Especially noteworthy here is the recognition that human rights are grounded in human nature, echoing the utilitarian's focus on satisfying basic human needs. As with the International Covenant on Civil and Political Rights referenced above, the authors similarly attribute the purpose of the Convention to achieving 'freedom from fear and want', a central goal of the utilitarian ethic.

***

From these four case studies, we can see how the authors of the declarations and covenants were not only prompted by the desire to minimize suffering and promote happiness, but that they expressly recognized that motivation in the documents themselves. This is manifest even though on occasion they supplemented this basic grounding with the religious or metaphysical language that was the custom of the day.

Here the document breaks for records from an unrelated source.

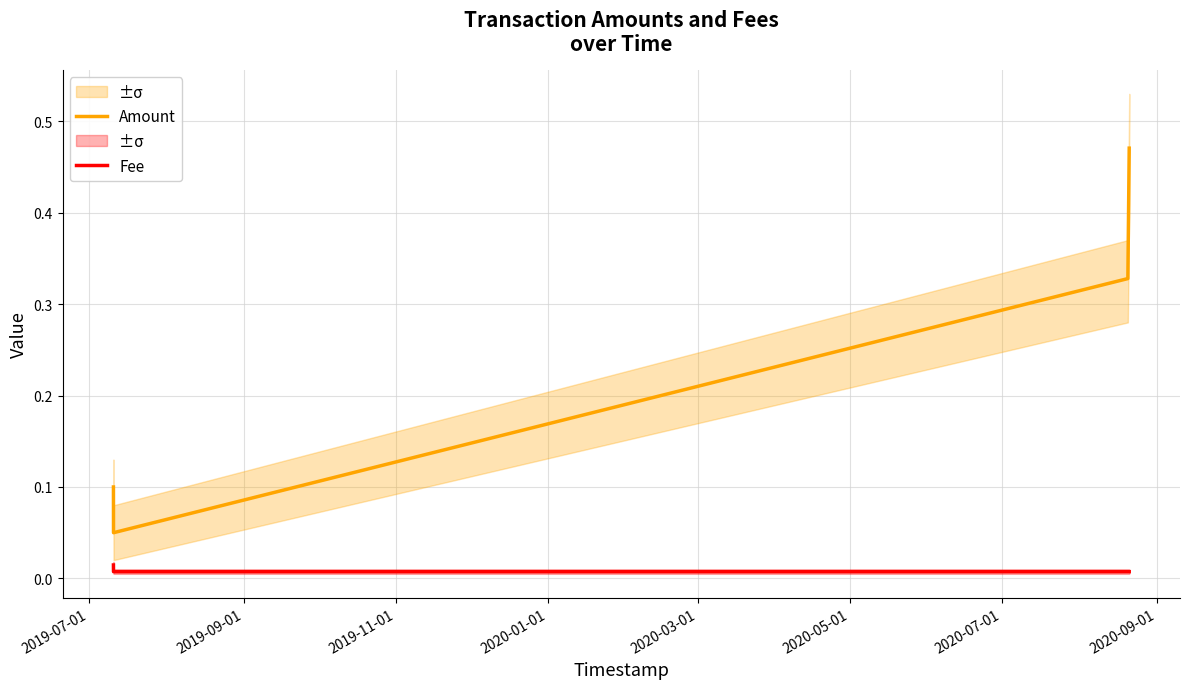

How many lines are shown in the chart?

2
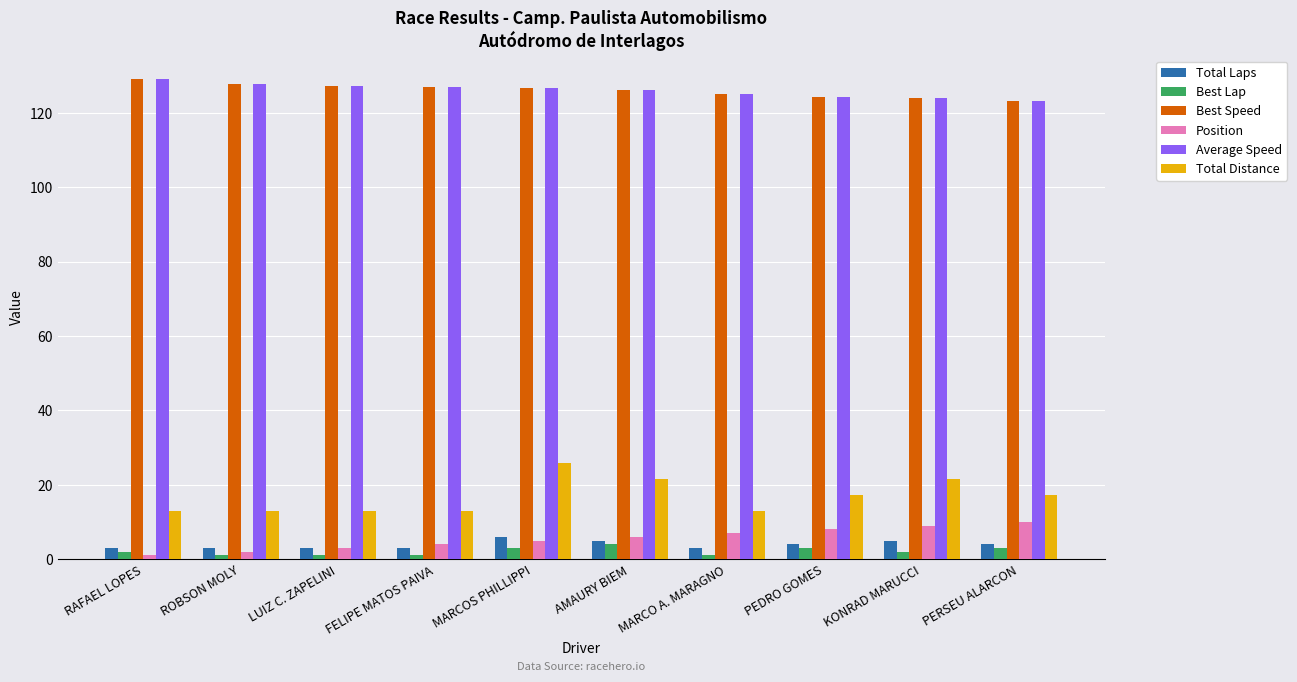

Is the value of Best Speed at LUIZ C. ZAPELINI greater than the value of Average Speed at RAFAEL LOPES?

No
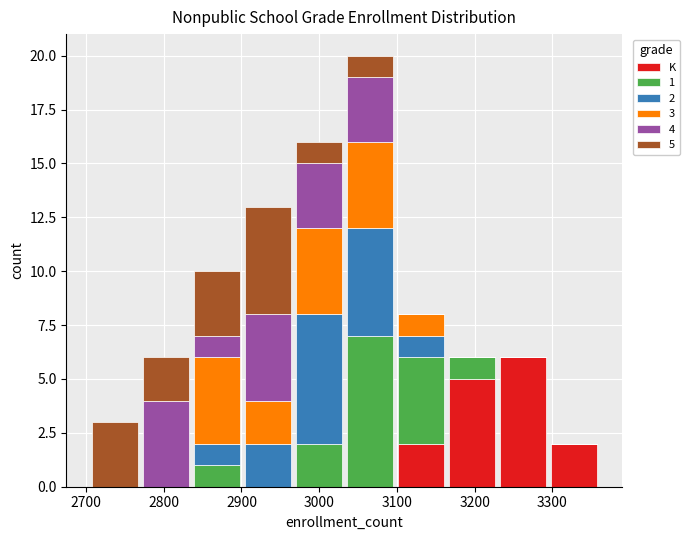

Which range on the x-axis has the tallest stacked bar (by total height)?

3030 to 3100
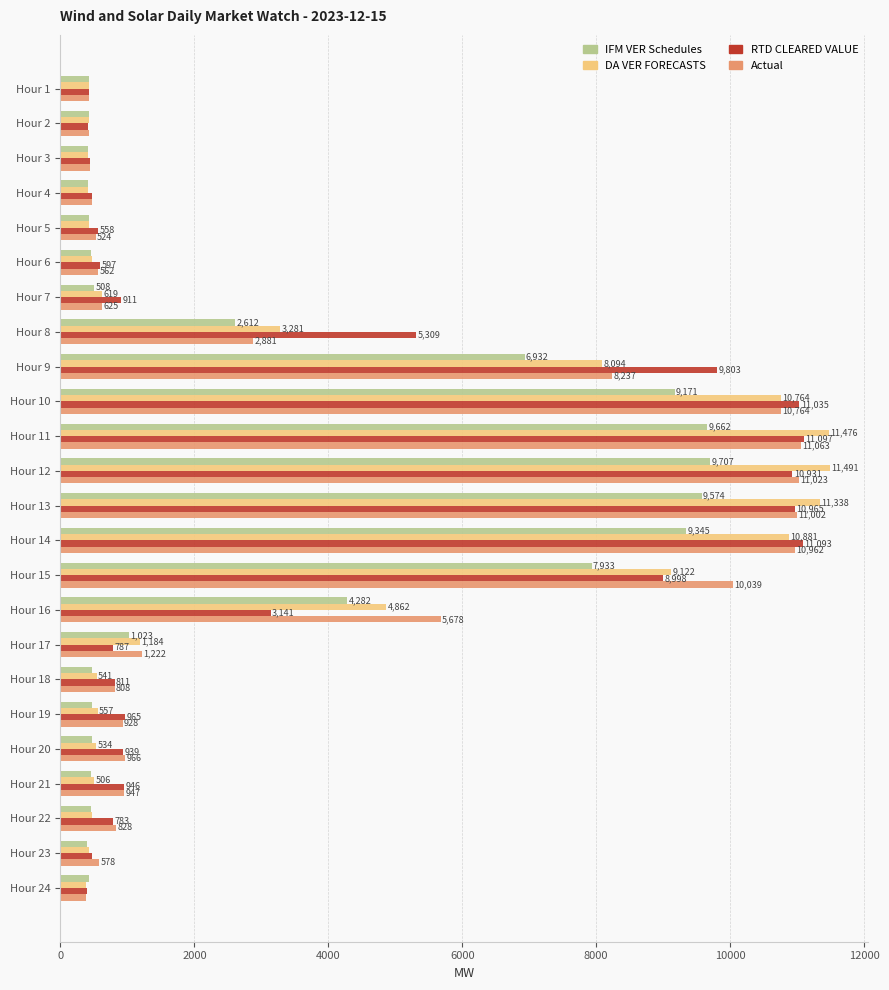

Is it true that DA VER FORECASTS equals 690.2 at Hour 8?

False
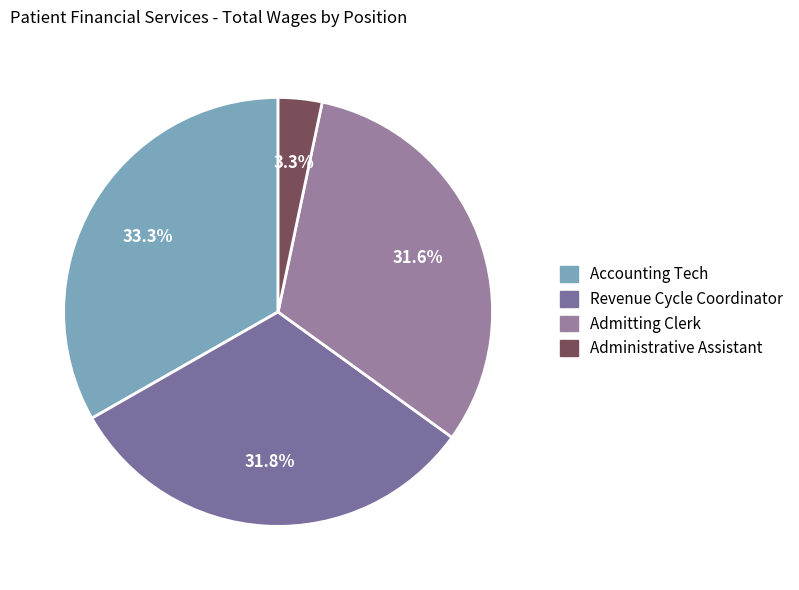

How many slices are in this pie chart?

4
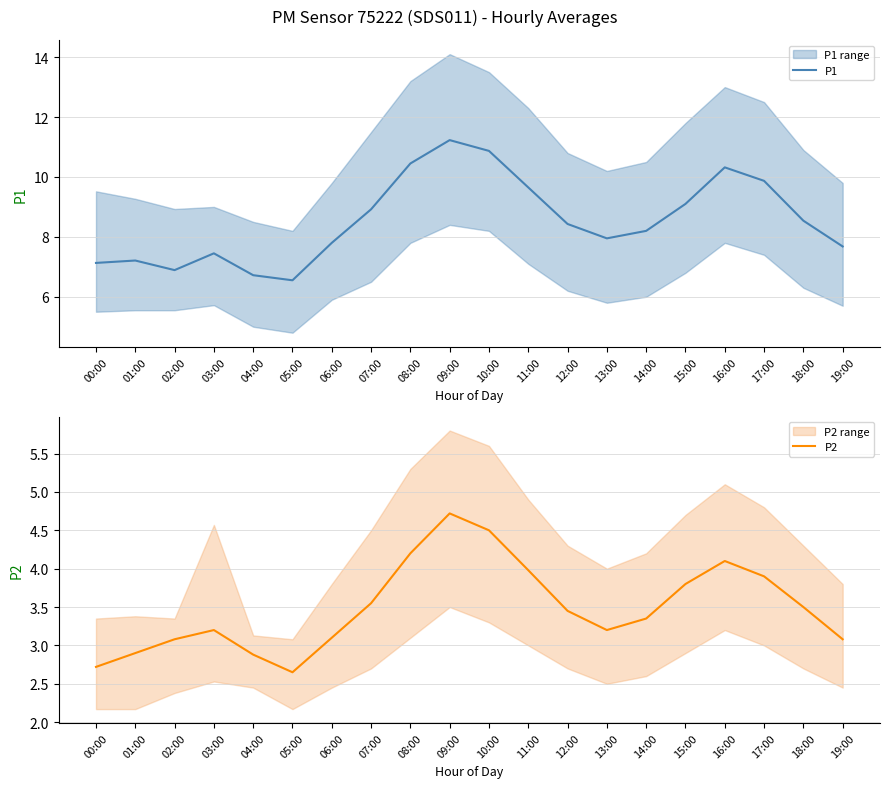

What is the label of the 11th point from the left?

10:00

To bring this section to a close, I offer a fundamental objective of the international organization that gave us the Universal Declaration of Human Rights that encapsulates succinctly the guiding role of the pursuit of happiness. In 2011, the United Nations General Assembly passed Resolution 65/309 [United Nations (General Assembly) 2011] recommending the search for 'a more inclusive, equitable and balanced approach to economic growth that promotes sustainable development, poverty eradication, happiness and well-being of all peoples'. The Resolution emphasized how the General Assembly is 'Conscious that the pursuit of happiness is a fundamental human goal'. (For a review of how one country is incorporating subjective well-being data into a broader suite of measures of economic prosperity, see Lancy and Gruen [2013]. For measures and reports on national well-being, see International Institute of Management [2018]; OECD [2020]; Social Progress Imperative [2022]; Centre for Bhutan and GNH Studies [2023].)

This concludes my support for the first of my key objectives for this essay. That is, to demonstrate how human rights are justified by appeal to the minimal set of social conditions required for the prevention of human suffering and the enabling of human flourishing.